(DATA TO EXAMINE begins)

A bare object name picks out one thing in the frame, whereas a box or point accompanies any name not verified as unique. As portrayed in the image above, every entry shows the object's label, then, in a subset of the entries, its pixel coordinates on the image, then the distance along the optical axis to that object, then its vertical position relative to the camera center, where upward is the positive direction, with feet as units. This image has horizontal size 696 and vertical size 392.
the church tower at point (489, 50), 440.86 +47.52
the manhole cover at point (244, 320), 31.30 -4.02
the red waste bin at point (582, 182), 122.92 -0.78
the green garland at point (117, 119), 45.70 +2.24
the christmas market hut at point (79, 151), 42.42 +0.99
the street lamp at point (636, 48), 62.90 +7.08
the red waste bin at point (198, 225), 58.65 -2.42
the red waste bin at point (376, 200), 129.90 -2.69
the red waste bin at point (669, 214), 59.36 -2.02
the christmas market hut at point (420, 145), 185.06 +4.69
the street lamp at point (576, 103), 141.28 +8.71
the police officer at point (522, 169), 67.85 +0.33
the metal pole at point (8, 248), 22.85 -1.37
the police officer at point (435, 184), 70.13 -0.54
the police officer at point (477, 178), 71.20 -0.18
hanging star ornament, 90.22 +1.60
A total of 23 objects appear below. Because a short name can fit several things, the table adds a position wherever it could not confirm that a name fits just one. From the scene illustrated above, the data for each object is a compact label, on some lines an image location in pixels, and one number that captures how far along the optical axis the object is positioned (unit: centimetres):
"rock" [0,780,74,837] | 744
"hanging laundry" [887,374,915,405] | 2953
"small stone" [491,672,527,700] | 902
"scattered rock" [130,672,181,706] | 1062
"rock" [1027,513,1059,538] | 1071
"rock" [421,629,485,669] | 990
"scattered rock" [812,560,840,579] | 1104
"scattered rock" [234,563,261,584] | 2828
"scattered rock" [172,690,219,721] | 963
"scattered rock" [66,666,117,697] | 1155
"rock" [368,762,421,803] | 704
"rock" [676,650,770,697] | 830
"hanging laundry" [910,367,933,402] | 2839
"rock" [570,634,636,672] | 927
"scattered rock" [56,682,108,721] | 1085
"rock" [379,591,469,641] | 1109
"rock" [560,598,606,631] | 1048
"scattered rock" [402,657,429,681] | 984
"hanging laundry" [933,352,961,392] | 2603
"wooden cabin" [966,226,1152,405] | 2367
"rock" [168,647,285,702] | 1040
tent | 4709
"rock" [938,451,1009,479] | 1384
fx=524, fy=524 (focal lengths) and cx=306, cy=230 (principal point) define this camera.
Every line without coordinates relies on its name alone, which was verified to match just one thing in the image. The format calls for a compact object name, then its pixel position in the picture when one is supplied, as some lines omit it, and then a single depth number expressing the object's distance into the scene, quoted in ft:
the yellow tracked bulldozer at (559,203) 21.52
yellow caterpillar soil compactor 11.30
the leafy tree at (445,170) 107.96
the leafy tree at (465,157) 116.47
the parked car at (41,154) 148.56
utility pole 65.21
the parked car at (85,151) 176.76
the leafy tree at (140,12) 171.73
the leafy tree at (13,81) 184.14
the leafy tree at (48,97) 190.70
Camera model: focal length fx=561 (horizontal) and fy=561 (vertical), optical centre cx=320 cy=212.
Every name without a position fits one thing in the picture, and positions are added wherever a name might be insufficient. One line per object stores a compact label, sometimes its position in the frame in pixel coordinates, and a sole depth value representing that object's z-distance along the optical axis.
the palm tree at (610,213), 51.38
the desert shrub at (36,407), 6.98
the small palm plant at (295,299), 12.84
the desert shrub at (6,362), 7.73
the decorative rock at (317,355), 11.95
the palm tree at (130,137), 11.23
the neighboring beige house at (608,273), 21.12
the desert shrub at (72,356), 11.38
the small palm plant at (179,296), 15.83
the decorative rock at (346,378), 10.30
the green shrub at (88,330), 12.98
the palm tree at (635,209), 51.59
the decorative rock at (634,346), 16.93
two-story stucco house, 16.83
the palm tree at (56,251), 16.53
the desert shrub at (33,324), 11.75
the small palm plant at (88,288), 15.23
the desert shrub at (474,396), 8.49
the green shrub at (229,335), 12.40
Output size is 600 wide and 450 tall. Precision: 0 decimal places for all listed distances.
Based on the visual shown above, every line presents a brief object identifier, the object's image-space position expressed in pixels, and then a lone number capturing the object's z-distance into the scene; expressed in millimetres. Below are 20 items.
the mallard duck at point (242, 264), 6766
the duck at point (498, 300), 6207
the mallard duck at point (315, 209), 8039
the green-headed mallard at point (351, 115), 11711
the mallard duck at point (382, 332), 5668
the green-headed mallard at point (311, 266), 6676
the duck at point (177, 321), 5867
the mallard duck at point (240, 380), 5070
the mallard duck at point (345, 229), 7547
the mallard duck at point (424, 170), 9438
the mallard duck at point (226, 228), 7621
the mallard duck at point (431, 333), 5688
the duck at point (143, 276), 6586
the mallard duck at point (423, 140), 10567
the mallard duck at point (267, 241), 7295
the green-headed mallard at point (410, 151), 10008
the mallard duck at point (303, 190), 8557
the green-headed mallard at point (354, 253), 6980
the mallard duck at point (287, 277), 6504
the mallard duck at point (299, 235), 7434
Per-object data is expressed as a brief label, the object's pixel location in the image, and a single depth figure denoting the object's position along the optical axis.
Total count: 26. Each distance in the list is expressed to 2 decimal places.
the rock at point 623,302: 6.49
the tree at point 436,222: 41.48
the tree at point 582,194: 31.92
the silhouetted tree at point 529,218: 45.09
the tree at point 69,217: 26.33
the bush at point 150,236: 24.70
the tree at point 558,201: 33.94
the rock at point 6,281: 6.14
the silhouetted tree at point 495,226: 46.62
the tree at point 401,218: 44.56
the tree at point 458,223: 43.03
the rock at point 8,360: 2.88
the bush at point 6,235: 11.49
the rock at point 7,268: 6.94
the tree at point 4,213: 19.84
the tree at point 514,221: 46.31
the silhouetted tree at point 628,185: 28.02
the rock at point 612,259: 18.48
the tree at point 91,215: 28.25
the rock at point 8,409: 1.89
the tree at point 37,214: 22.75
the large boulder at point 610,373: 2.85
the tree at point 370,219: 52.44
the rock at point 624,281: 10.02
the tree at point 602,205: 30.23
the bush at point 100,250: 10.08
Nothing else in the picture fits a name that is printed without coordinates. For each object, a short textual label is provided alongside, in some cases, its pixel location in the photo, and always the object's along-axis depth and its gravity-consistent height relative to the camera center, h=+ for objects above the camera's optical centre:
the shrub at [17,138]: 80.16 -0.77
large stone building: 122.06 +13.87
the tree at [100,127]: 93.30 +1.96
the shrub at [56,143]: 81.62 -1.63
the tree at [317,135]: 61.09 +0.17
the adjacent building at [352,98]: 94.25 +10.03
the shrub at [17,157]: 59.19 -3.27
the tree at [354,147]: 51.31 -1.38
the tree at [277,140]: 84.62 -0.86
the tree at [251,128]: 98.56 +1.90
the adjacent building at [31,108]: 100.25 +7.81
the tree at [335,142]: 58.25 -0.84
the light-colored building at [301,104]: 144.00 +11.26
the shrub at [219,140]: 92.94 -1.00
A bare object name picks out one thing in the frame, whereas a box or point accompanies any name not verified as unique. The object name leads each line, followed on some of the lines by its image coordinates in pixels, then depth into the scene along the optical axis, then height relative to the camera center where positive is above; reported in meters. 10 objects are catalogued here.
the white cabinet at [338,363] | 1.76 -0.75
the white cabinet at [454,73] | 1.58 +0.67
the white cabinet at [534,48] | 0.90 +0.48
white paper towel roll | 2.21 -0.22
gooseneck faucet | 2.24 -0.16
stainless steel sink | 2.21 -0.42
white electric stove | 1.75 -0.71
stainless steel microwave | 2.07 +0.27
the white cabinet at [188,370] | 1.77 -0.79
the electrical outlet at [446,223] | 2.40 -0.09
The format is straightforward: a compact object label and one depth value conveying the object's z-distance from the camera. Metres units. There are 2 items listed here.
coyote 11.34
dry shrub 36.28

(DATA TO EXAMINE ends)

ACTIVITY:
Print exactly the lines above from the one with "large stone building: 122.06 +13.87" to the one with "the electrical outlet", including both.

TASK RESULT:
large stone building: 122.06 +13.87
the tree at [100,127]: 93.30 +1.96
the shrub at [56,143]: 81.62 -1.63
the tree at [317,135]: 61.09 +0.17
the adjacent building at [352,98]: 94.25 +10.03
the shrub at [17,157]: 59.19 -3.27
the tree at [354,147]: 51.31 -1.38
the tree at [277,140]: 84.62 -0.86
the tree at [251,128]: 98.56 +1.90
the adjacent building at [31,108]: 100.25 +7.81
the tree at [335,142]: 58.25 -0.84
the light-colored building at [301,104]: 144.00 +11.26
the shrub at [219,140]: 92.94 -1.00
A bare object name picks out one thing in the frame, whereas a box or point accompanies any name not verified as unique. The object name leads each line, followed on some of the lines by its image coordinates in pixels, then depth into the scene along the optical axis, then height relative to the camera center where positive is above; reported in meters. 10 objects are catalogued here.
the white cabinet at [338,363] | 1.76 -0.75
the white cabinet at [454,73] | 1.58 +0.67
the white cabinet at [534,48] | 0.90 +0.48
white paper towel roll | 2.21 -0.22
gooseneck faucet | 2.24 -0.16
stainless steel sink | 2.21 -0.42
white electric stove | 1.75 -0.71
stainless steel microwave | 2.07 +0.27
the white cabinet at [188,370] | 1.77 -0.79
the electrical outlet at [446,223] | 2.40 -0.09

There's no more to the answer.